:: The problem ::
Look for the word "fire" in the entries and copy each line where it appears.

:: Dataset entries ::
********

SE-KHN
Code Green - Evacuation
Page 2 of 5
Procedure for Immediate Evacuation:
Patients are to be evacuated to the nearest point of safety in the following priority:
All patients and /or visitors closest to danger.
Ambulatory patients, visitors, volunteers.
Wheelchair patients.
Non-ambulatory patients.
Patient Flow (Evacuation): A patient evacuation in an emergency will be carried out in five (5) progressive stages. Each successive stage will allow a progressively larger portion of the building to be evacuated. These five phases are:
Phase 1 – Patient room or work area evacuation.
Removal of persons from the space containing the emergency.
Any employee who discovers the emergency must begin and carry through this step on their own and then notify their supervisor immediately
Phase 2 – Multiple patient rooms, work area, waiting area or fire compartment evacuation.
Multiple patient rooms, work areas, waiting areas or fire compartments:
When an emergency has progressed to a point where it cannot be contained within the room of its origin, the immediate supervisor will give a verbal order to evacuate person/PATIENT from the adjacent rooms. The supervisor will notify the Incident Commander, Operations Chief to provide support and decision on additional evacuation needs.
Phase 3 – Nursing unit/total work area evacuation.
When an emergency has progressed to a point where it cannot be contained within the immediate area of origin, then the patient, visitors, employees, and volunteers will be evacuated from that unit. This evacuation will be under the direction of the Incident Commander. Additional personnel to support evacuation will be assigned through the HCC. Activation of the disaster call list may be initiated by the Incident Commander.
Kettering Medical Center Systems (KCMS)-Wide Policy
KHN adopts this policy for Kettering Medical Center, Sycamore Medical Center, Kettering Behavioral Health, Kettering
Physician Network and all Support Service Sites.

********

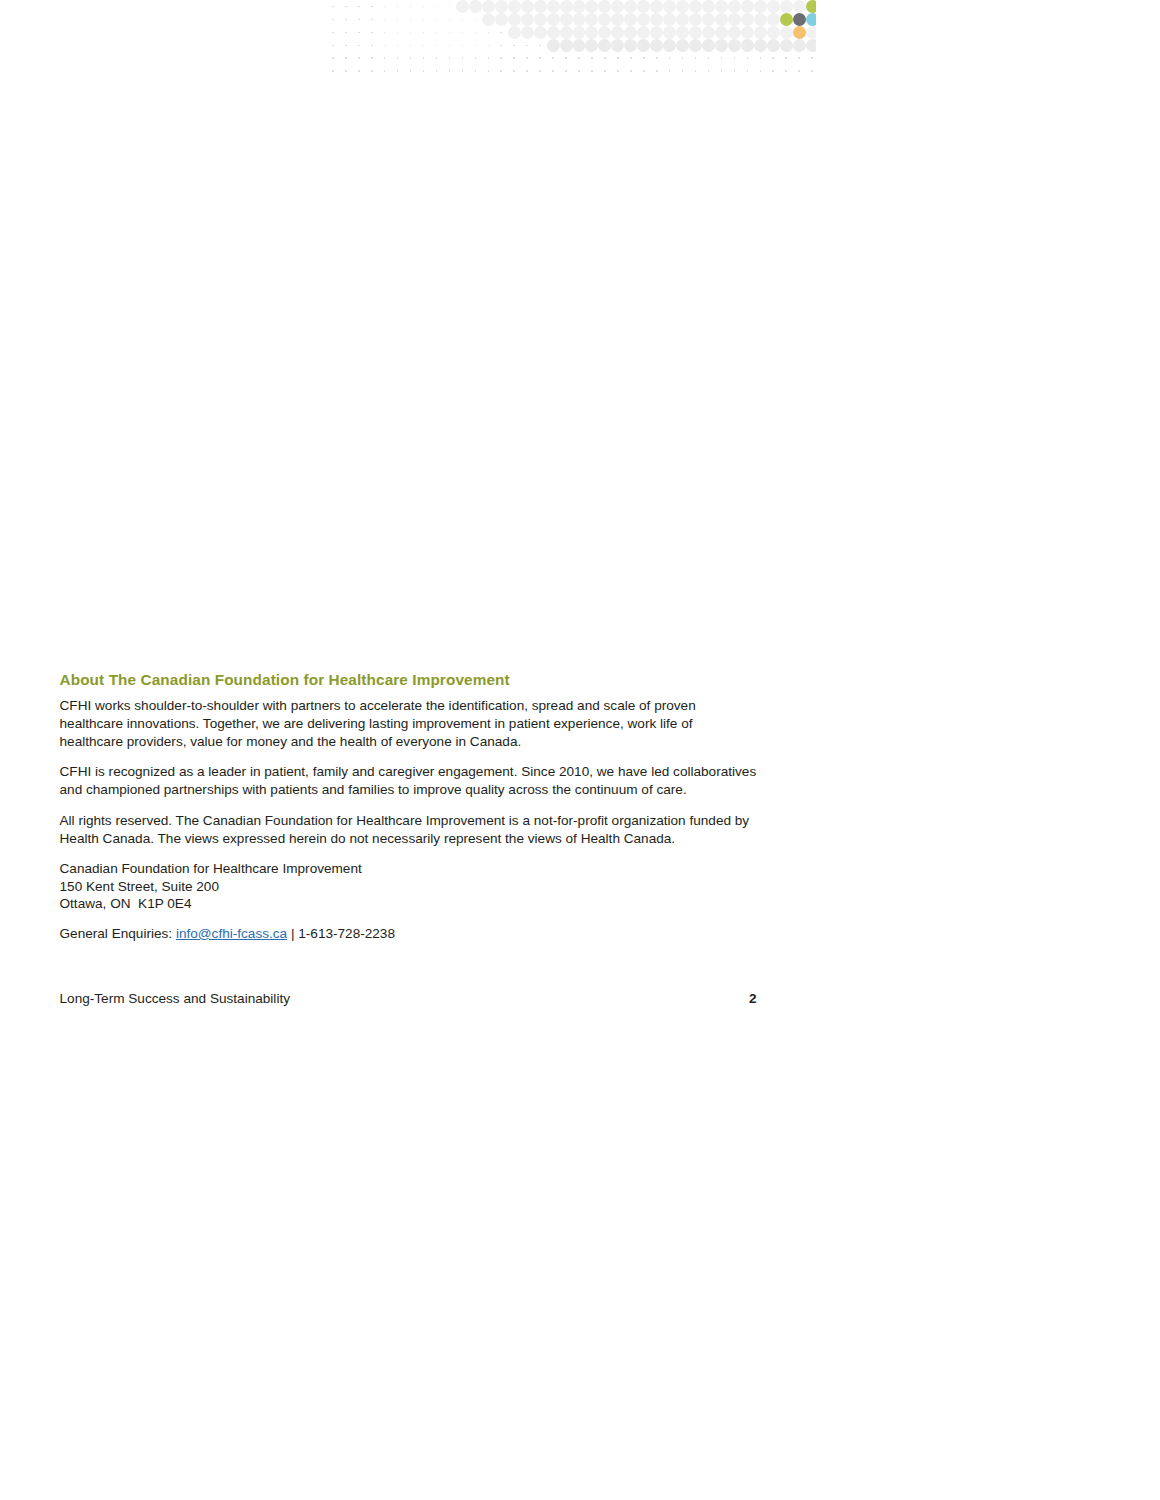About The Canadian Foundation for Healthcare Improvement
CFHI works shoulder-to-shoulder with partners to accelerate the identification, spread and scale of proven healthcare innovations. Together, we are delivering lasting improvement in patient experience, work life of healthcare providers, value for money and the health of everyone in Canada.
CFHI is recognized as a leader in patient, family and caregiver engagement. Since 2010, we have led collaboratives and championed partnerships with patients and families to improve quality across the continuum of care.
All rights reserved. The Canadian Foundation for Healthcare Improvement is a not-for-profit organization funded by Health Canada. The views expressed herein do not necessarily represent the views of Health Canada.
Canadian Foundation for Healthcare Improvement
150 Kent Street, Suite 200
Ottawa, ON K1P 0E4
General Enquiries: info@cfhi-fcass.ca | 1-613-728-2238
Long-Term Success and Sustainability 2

********

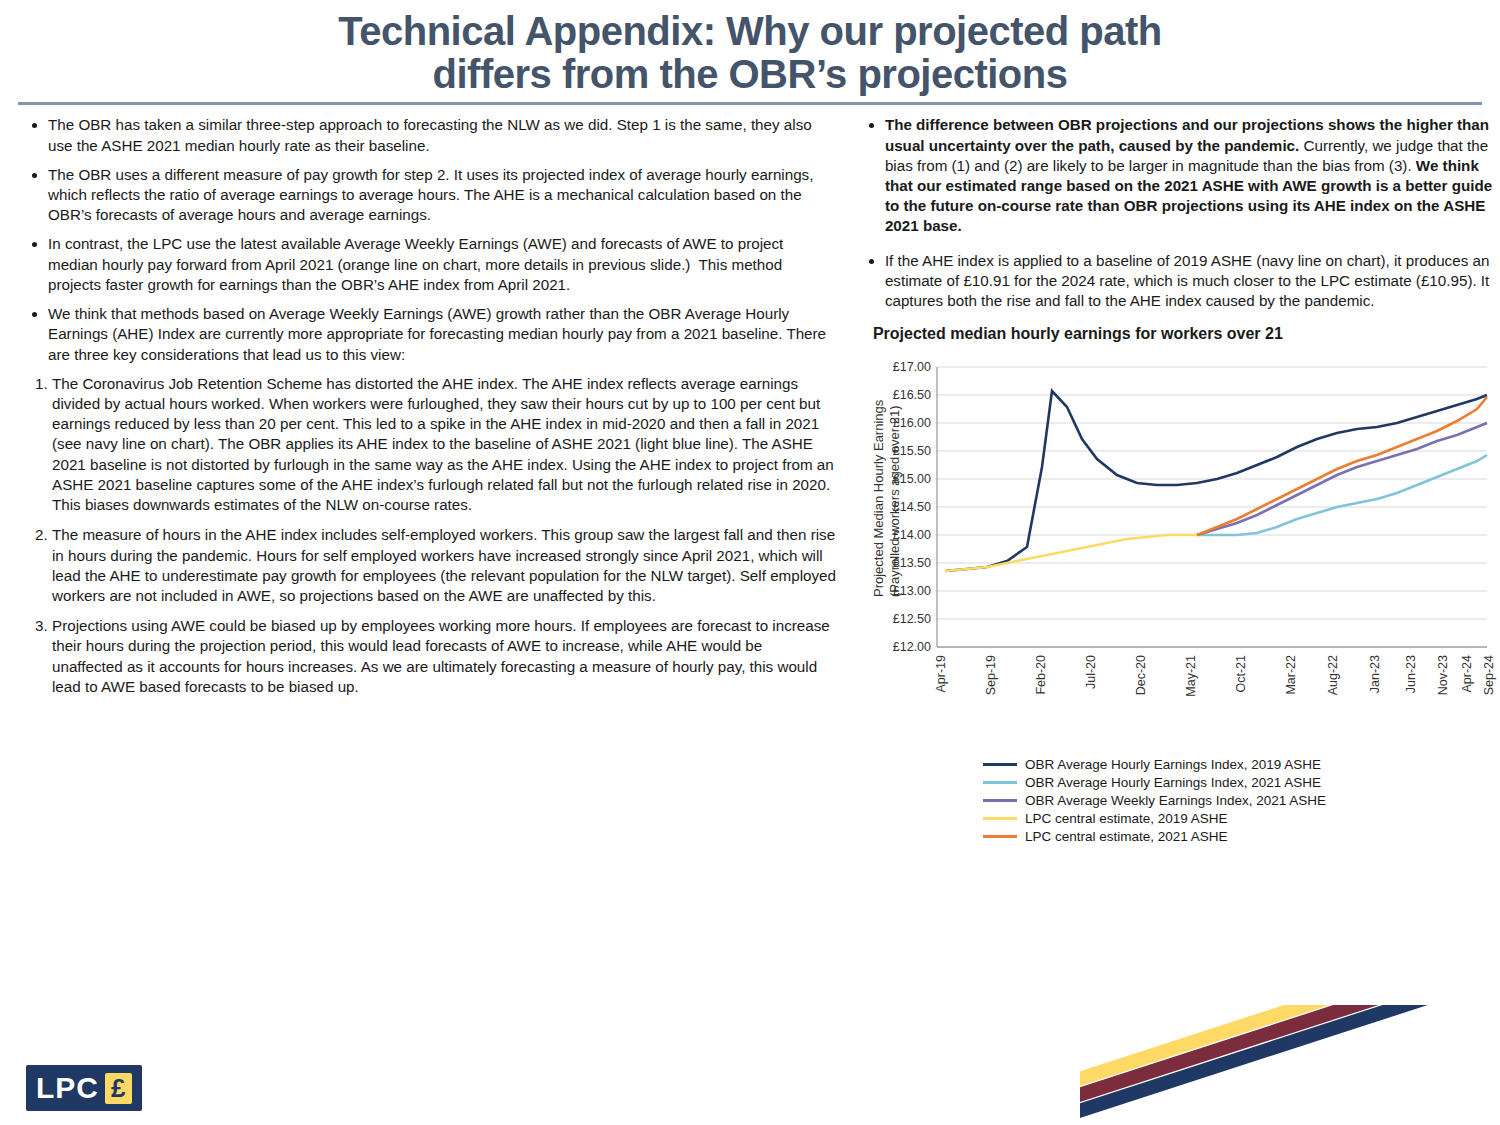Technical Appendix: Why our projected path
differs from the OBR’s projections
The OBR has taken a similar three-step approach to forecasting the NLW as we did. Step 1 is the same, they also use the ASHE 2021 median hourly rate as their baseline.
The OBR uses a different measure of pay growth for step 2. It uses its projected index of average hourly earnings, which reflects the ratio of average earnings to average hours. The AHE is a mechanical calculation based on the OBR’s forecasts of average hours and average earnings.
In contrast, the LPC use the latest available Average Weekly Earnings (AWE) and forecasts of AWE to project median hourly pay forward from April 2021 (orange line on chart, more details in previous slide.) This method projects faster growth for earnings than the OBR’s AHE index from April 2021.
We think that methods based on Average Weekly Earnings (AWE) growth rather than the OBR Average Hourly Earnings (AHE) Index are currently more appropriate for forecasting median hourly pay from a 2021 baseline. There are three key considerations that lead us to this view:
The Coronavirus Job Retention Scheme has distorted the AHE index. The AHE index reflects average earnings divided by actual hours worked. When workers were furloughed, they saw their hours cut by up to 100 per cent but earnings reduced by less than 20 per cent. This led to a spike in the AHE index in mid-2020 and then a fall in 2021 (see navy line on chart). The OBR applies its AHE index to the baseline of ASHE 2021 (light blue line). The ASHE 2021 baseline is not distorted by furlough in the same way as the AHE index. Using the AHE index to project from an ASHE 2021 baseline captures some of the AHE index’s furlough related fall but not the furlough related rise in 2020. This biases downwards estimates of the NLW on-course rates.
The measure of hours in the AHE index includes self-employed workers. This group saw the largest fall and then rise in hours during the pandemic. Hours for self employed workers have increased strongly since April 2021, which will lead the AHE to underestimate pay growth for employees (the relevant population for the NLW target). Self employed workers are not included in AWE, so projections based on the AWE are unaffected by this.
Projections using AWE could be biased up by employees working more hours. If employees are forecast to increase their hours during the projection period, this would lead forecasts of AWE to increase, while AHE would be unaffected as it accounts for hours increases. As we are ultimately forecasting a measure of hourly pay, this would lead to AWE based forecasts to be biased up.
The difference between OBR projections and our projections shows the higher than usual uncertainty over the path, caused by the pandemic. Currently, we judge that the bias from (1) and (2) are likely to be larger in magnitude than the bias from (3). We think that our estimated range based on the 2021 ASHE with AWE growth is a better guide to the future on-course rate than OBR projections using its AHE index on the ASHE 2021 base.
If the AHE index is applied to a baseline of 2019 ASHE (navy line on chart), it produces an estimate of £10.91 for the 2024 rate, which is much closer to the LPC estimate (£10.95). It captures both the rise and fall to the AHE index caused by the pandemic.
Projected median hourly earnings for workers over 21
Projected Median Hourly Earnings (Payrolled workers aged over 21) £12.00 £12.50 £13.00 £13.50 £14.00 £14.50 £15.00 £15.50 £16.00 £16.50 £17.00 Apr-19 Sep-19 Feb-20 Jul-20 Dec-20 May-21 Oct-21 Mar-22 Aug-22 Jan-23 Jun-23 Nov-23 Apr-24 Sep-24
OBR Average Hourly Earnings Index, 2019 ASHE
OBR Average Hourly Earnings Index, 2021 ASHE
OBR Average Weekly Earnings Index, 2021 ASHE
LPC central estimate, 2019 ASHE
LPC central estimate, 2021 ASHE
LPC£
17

********

:: Task output ::
Phase 2 – Multiple patient rooms, work area, waiting area or fire compartment evacuation.
Multiple patient rooms, work areas, waiting areas or fire compartments:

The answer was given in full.